• [Description of the task]: A complete response lists each line of the data below that includes the word "down".

• [Listed entries]:
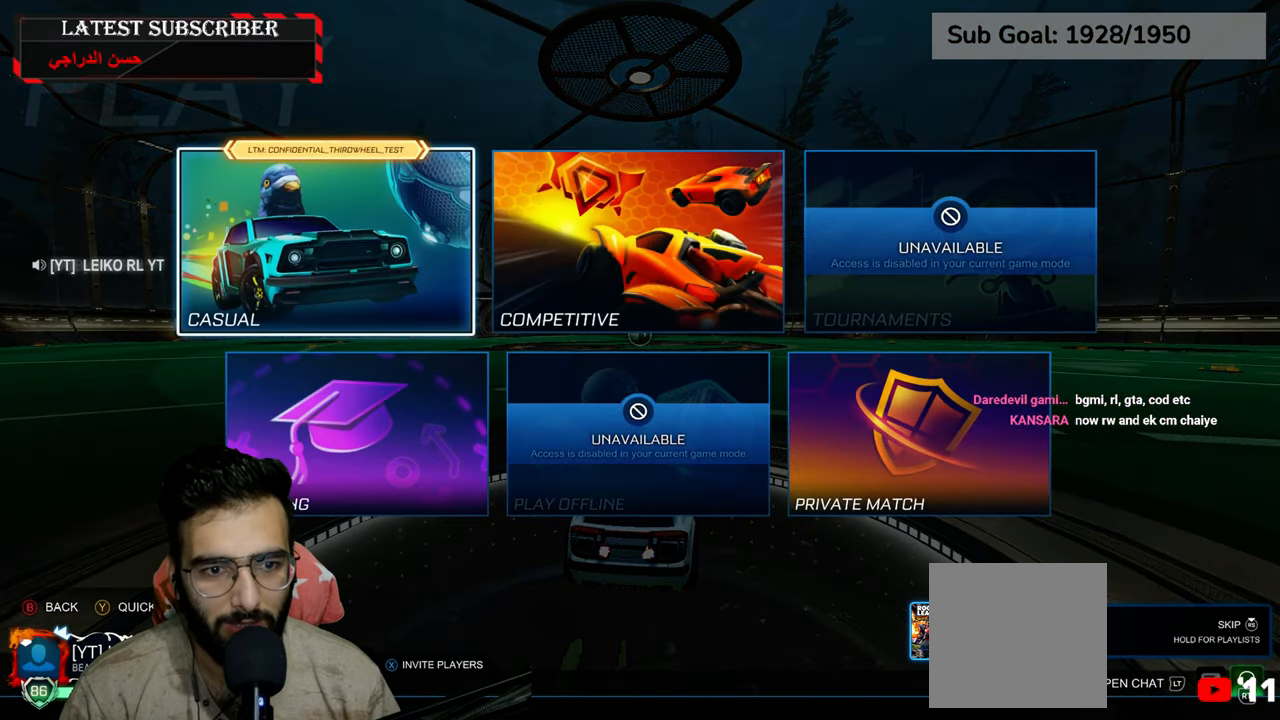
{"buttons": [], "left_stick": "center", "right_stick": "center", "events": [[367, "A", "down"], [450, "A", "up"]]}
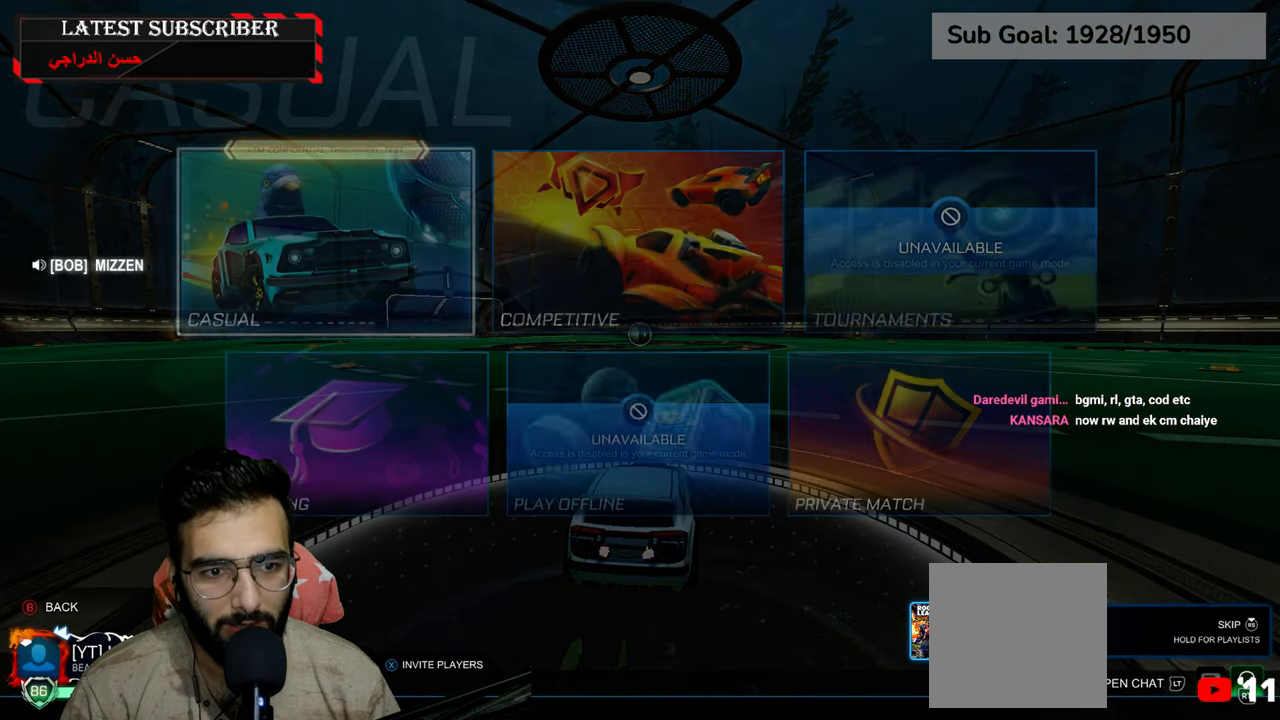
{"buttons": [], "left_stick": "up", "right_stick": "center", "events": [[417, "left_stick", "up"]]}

==

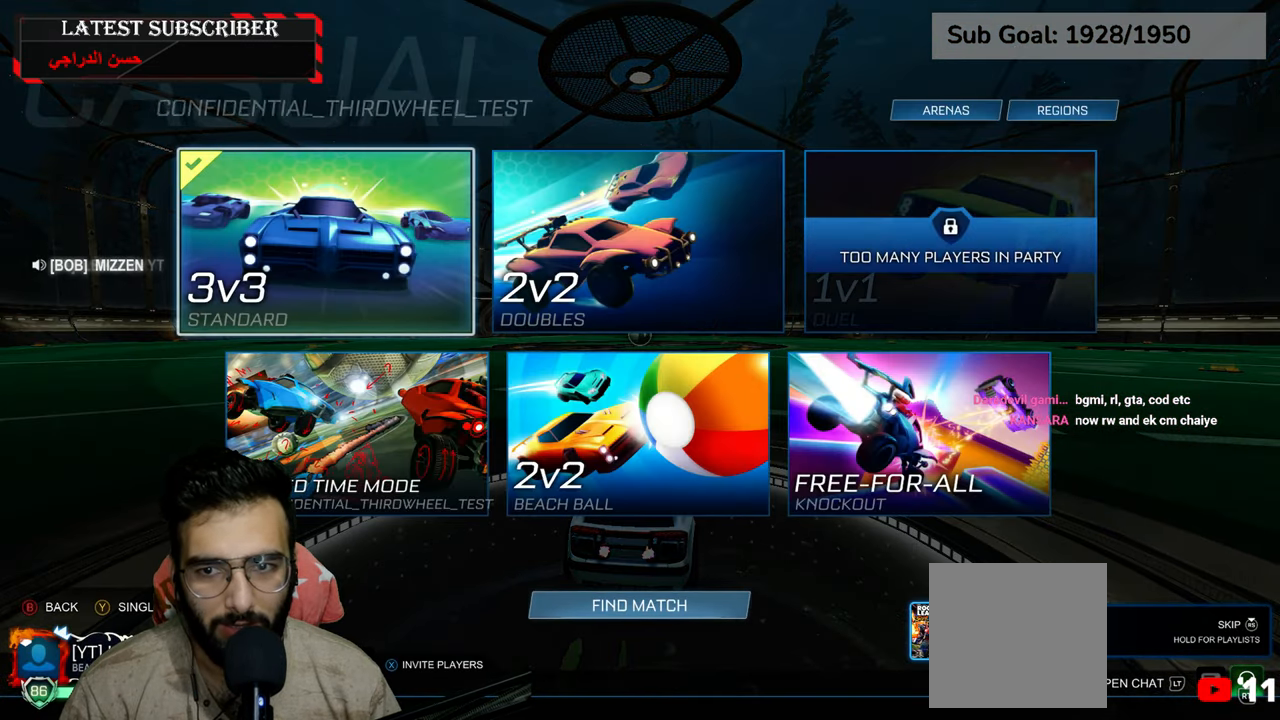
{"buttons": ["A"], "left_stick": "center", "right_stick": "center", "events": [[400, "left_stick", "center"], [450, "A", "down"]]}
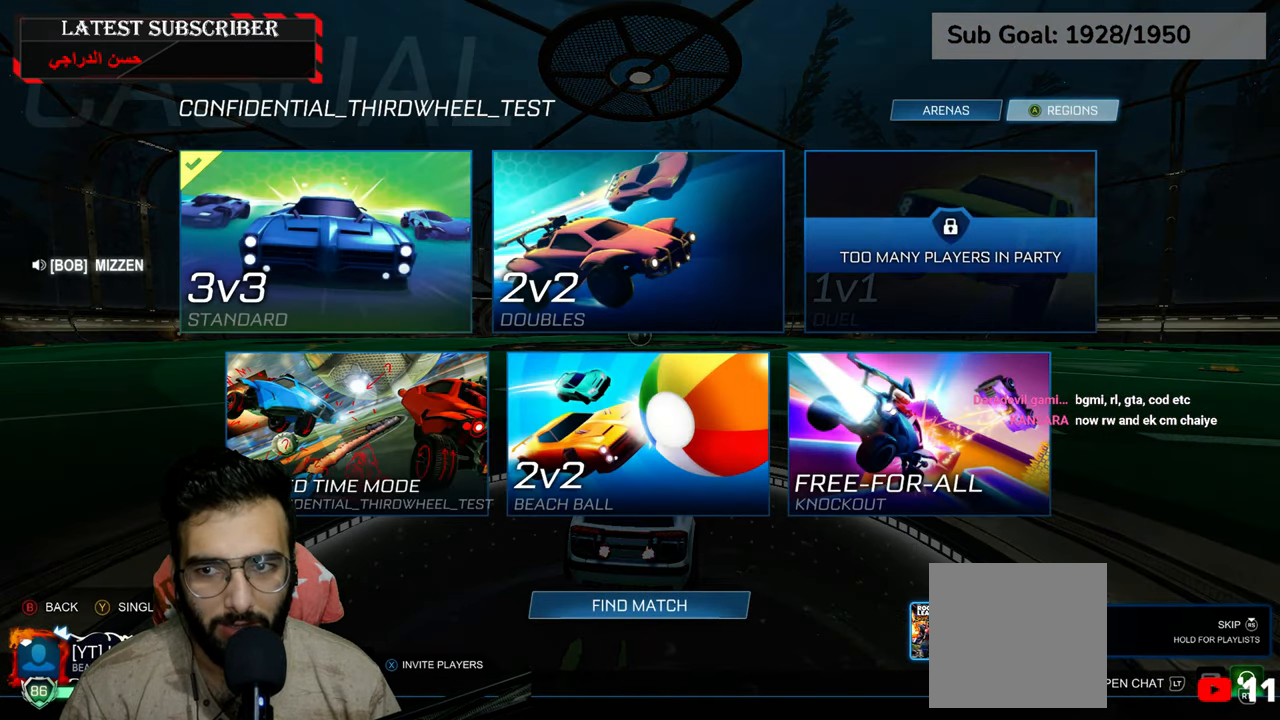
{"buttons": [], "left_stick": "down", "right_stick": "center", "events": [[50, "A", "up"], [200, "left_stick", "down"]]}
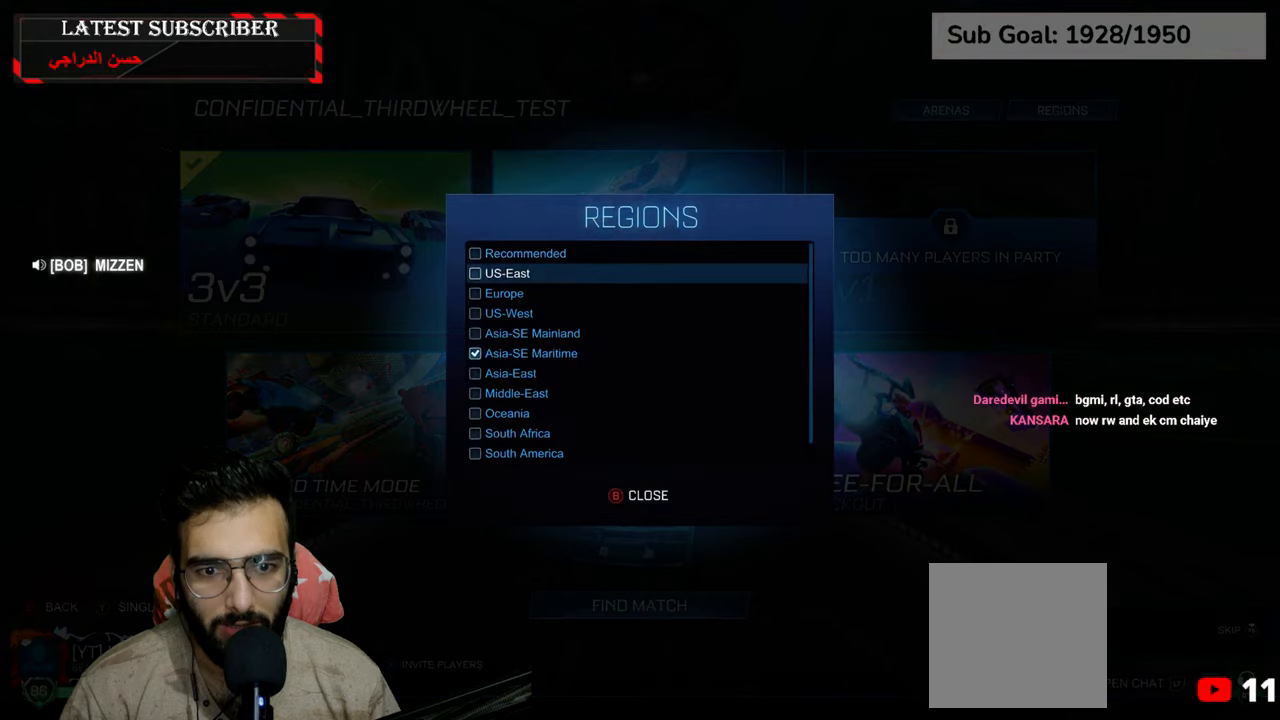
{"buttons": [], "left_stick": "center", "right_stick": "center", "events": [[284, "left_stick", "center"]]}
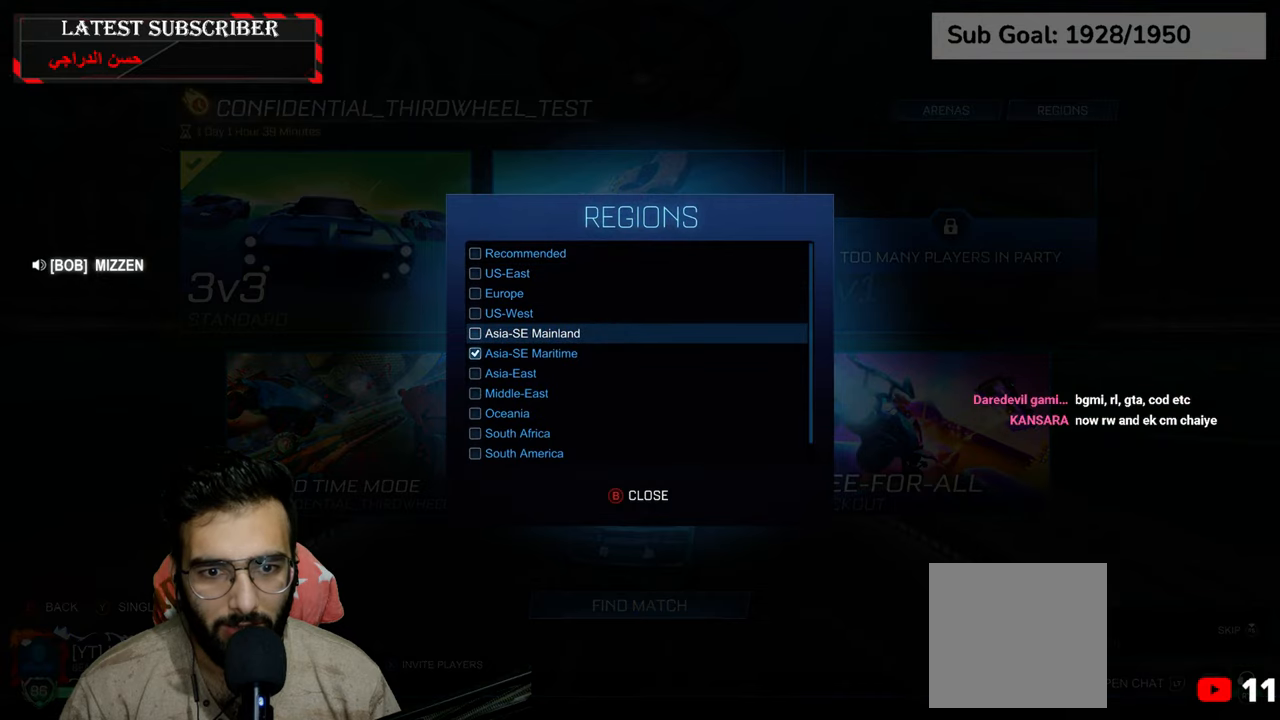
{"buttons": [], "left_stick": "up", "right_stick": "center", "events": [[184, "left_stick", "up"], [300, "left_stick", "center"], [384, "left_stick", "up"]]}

• [Problem solution]:
{"buttons": [], "left_stick": "center", "right_stick": "center", "events": [[367, "A", "down"], [450, "A", "up"]]}
{"buttons": ["A"], "left_stick": "center", "right_stick": "center", "events": [[400, "left_stick", "center"], [450, "A", "down"]]}
{"buttons": [], "left_stick": "down", "right_stick": "center", "events": [[50, "A", "up"], [200, "left_stick", "down"]]}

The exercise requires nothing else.